Exercise prompt
In full and without change, transcribe the records below.

==============================

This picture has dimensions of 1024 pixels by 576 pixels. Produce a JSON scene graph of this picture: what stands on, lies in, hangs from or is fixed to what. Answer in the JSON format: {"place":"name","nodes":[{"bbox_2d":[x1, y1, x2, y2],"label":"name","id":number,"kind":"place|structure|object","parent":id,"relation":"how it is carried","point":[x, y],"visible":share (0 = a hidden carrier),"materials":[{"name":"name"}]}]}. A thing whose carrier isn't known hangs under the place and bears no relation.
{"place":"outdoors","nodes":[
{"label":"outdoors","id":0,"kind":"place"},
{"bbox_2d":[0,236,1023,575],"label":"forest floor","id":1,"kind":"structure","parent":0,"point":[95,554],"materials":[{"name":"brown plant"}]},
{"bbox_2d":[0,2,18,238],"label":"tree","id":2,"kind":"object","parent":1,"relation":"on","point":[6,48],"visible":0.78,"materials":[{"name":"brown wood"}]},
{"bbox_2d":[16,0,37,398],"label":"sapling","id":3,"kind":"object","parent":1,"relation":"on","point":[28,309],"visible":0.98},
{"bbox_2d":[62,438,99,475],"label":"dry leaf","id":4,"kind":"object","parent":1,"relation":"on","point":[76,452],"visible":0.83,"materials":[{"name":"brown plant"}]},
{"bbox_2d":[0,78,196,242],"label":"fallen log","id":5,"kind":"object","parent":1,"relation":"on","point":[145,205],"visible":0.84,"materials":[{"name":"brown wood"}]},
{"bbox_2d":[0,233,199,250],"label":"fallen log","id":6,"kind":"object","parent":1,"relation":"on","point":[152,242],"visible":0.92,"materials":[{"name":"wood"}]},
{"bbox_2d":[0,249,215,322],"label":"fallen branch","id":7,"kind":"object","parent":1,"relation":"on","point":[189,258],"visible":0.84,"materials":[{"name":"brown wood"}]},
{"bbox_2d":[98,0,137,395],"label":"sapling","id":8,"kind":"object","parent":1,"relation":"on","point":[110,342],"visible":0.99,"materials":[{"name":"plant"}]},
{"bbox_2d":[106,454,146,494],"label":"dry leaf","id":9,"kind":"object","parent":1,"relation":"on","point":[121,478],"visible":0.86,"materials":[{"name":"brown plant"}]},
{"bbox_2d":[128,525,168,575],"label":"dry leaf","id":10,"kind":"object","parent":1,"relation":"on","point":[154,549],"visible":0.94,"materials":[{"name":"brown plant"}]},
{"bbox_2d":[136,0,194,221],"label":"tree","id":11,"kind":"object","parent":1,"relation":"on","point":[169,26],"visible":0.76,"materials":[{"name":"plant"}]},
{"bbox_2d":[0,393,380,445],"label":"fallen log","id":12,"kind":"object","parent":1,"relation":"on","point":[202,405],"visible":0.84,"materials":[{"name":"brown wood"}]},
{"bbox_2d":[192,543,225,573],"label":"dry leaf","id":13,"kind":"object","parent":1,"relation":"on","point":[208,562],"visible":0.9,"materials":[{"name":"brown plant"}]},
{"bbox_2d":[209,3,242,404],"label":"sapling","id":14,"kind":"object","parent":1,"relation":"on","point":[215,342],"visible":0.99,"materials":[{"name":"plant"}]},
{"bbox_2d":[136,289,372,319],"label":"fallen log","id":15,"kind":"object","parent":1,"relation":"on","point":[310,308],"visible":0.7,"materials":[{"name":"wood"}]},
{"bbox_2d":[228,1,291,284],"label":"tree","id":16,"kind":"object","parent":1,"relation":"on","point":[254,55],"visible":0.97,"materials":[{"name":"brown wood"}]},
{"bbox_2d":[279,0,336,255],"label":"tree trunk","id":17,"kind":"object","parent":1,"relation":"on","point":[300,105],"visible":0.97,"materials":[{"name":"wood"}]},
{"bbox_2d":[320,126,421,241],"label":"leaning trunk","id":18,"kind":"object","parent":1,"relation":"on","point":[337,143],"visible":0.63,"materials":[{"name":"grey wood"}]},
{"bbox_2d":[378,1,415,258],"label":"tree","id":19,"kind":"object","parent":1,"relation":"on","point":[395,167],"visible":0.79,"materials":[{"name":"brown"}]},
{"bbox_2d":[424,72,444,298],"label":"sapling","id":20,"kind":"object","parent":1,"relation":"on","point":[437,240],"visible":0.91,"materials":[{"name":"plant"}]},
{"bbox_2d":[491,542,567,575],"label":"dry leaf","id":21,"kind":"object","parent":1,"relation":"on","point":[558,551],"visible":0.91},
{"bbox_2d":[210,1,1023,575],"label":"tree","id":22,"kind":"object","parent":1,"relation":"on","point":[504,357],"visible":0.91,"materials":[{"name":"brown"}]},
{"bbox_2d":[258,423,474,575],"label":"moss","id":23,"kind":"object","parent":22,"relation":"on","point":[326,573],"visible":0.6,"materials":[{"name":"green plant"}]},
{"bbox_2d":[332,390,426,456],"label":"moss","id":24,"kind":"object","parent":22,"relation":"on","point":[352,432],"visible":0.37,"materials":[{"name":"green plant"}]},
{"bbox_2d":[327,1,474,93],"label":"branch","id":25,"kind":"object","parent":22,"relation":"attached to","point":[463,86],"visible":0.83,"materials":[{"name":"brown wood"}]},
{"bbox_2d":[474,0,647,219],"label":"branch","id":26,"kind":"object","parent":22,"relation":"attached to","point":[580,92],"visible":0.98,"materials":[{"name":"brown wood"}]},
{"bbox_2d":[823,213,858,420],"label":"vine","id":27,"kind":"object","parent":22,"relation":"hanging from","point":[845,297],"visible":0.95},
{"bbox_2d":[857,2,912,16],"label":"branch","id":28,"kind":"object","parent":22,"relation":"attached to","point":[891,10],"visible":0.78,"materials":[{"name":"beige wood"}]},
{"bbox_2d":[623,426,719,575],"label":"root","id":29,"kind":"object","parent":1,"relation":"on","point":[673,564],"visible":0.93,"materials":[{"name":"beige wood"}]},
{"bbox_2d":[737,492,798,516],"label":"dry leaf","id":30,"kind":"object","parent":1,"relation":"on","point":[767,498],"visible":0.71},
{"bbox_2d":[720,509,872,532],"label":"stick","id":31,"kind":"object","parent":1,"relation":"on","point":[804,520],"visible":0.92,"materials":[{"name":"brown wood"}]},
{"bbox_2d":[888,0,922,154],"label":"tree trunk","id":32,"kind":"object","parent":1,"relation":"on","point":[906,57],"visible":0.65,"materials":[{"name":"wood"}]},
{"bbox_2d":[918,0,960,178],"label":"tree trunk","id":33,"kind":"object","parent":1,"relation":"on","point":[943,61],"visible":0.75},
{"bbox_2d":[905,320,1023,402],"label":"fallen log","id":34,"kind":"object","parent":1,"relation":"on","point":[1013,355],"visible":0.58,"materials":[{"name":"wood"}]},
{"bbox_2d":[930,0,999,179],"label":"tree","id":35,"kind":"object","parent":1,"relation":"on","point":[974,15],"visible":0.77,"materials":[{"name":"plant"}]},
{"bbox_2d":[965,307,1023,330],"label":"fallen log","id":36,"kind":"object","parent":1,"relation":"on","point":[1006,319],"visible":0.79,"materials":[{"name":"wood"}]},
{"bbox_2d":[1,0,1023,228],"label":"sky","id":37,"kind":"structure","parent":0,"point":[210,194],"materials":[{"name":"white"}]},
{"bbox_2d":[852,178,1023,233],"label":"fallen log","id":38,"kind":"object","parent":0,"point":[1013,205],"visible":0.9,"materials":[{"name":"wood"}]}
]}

==============================

Exercise result
This picture has dimensions of 1024 pixels by 576 pixels. Produce a JSON scene graph of this picture: what stands on, lies in, hangs from or is fixed to what. Answer in the JSON format: {"place":"name","nodes":[{"bbox_2d":[x1, y1, x2, y2],"label":"name","id":number,"kind":"place|structure|object","parent":id,"relation":"how it is carried","point":[x, y],"visible":share (0 = a hidden carrier),"materials":[{"name":"name"}]}]}. A thing whose carrier isn't known hangs under the place and bears no relation.
{"place":"outdoors","nodes":[
{"label":"outdoors","id":0,"kind":"place"},
{"bbox_2d":[0,236,1023,575],"label":"forest floor","id":1,"kind":"structure","parent":0,"point":[95,554],"materials":[{"name":"brown plant"}]},
{"bbox_2d":[0,2,18,238],"label":"tree","id":2,"kind":"object","parent":1,"relation":"on","point":[6,48],"visible":0.78,"materials":[{"name":"brown wood"}]},
{"bbox_2d":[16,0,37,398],"label":"sapling","id":3,"kind":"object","parent":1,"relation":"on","point":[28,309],"visible":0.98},
{"bbox_2d":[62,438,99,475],"label":"dry leaf","id":4,"kind":"object","parent":1,"relation":"on","point":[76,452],"visible":0.83,"materials":[{"name":"brown plant"}]},
{"bbox_2d":[0,78,196,242],"label":"fallen log","id":5,"kind":"object","parent":1,"relation":"on","point":[145,205],"visible":0.84,"materials":[{"name":"brown wood"}]},
{"bbox_2d":[0,233,199,250],"label":"fallen log","id":6,"kind":"object","parent":1,"relation":"on","point":[152,242],"visible":0.92,"materials":[{"name":"wood"}]},
{"bbox_2d":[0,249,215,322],"label":"fallen branch","id":7,"kind":"object","parent":1,"relation":"on","point":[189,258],"visible":0.84,"materials":[{"name":"brown wood"}]},
{"bbox_2d":[98,0,137,395],"label":"sapling","id":8,"kind":"object","parent":1,"relation":"on","point":[110,342],"visible":0.99,"materials":[{"name":"plant"}]},
{"bbox_2d":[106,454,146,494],"label":"dry leaf","id":9,"kind":"object","parent":1,"relation":"on","point":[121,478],"visible":0.86,"materials":[{"name":"brown plant"}]},
{"bbox_2d":[128,525,168,575],"label":"dry leaf","id":10,"kind":"object","parent":1,"relation":"on","point":[154,549],"visible":0.94,"materials":[{"name":"brown plant"}]},
{"bbox_2d":[136,0,194,221],"label":"tree","id":11,"kind":"object","parent":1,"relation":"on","point":[169,26],"visible":0.76,"materials":[{"name":"plant"}]},
{"bbox_2d":[0,393,380,445],"label":"fallen log","id":12,"kind":"object","parent":1,"relation":"on","point":[202,405],"visible":0.84,"materials":[{"name":"brown wood"}]},
{"bbox_2d":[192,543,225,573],"label":"dry leaf","id":13,"kind":"object","parent":1,"relation":"on","point":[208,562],"visible":0.9,"materials":[{"name":"brown plant"}]},
{"bbox_2d":[209,3,242,404],"label":"sapling","id":14,"kind":"object","parent":1,"relation":"on","point":[215,342],"visible":0.99,"materials":[{"name":"plant"}]},
{"bbox_2d":[136,289,372,319],"label":"fallen log","id":15,"kind":"object","parent":1,"relation":"on","point":[310,308],"visible":0.7,"materials":[{"name":"wood"}]},
{"bbox_2d":[228,1,291,284],"label":"tree","id":16,"kind":"object","parent":1,"relation":"on","point":[254,55],"visible":0.97,"materials":[{"name":"brown wood"}]},
{"bbox_2d":[279,0,336,255],"label":"tree trunk","id":17,"kind":"object","parent":1,"relation":"on","point":[300,105],"visible":0.97,"materials":[{"name":"wood"}]},
{"bbox_2d":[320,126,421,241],"label":"leaning trunk","id":18,"kind":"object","parent":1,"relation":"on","point":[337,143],"visible":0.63,"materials":[{"name":"grey wood"}]},
{"bbox_2d":[378,1,415,258],"label":"tree","id":19,"kind":"object","parent":1,"relation":"on","point":[395,167],"visible":0.79,"materials":[{"name":"brown"}]},
{"bbox_2d":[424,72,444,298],"label":"sapling","id":20,"kind":"object","parent":1,"relation":"on","point":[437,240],"visible":0.91,"materials":[{"name":"plant"}]},
{"bbox_2d":[491,542,567,575],"label":"dry leaf","id":21,"kind":"object","parent":1,"relation":"on","point":[558,551],"visible":0.91},
{"bbox_2d":[210,1,1023,575],"label":"tree","id":22,"kind":"object","parent":1,"relation":"on","point":[504,357],"visible":0.91,"materials":[{"name":"brown"}]},
{"bbox_2d":[258,423,474,575],"label":"moss","id":23,"kind":"object","parent":22,"relation":"on","point":[326,573],"visible":0.6,"materials":[{"name":"green plant"}]},
{"bbox_2d":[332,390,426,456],"label":"moss","id":24,"kind":"object","parent":22,"relation":"on","point":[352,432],"visible":0.37,"materials":[{"name":"green plant"}]},
{"bbox_2d":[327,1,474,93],"label":"branch","id":25,"kind":"object","parent":22,"relation":"attached to","point":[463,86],"visible":0.83,"materials":[{"name":"brown wood"}]},
{"bbox_2d":[474,0,647,219],"label":"branch","id":26,"kind":"object","parent":22,"relation":"attached to","point":[580,92],"visible":0.98,"materials":[{"name":"brown wood"}]},
{"bbox_2d":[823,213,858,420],"label":"vine","id":27,"kind":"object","parent":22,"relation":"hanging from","point":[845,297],"visible":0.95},
{"bbox_2d":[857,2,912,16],"label":"branch","id":28,"kind":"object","parent":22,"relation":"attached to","point":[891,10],"visible":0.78,"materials":[{"name":"beige wood"}]},
{"bbox_2d":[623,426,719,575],"label":"root","id":29,"kind":"object","parent":1,"relation":"on","point":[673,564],"visible":0.93,"materials":[{"name":"beige wood"}]},
{"bbox_2d":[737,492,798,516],"label":"dry leaf","id":30,"kind":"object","parent":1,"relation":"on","point":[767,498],"visible":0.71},
{"bbox_2d":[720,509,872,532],"label":"stick","id":31,"kind":"object","parent":1,"relation":"on","point":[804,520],"visible":0.92,"materials":[{"name":"brown wood"}]},
{"bbox_2d":[888,0,922,154],"label":"tree trunk","id":32,"kind":"object","parent":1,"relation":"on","point":[906,57],"visible":0.65,"materials":[{"name":"wood"}]},
{"bbox_2d":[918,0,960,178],"label":"tree trunk","id":33,"kind":"object","parent":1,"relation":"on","point":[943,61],"visible":0.75},
{"bbox_2d":[905,320,1023,402],"label":"fallen log","id":34,"kind":"object","parent":1,"relation":"on","point":[1013,355],"visible":0.58,"materials":[{"name":"wood"}]},
{"bbox_2d":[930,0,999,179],"label":"tree","id":35,"kind":"object","parent":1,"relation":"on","point":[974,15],"visible":0.77,"materials":[{"name":"plant"}]},
{"bbox_2d":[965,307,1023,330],"label":"fallen log","id":36,"kind":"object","parent":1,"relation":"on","point":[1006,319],"visible":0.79,"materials":[{"name":"wood"}]},
{"bbox_2d":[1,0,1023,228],"label":"sky","id":37,"kind":"structure","parent":0,"point":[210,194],"materials":[{"name":"white"}]},
{"bbox_2d":[852,178,1023,233],"label":"fallen log","id":38,"kind":"object","parent":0,"point":[1013,205],"visible":0.9,"materials":[{"name":"wood"}]}
]}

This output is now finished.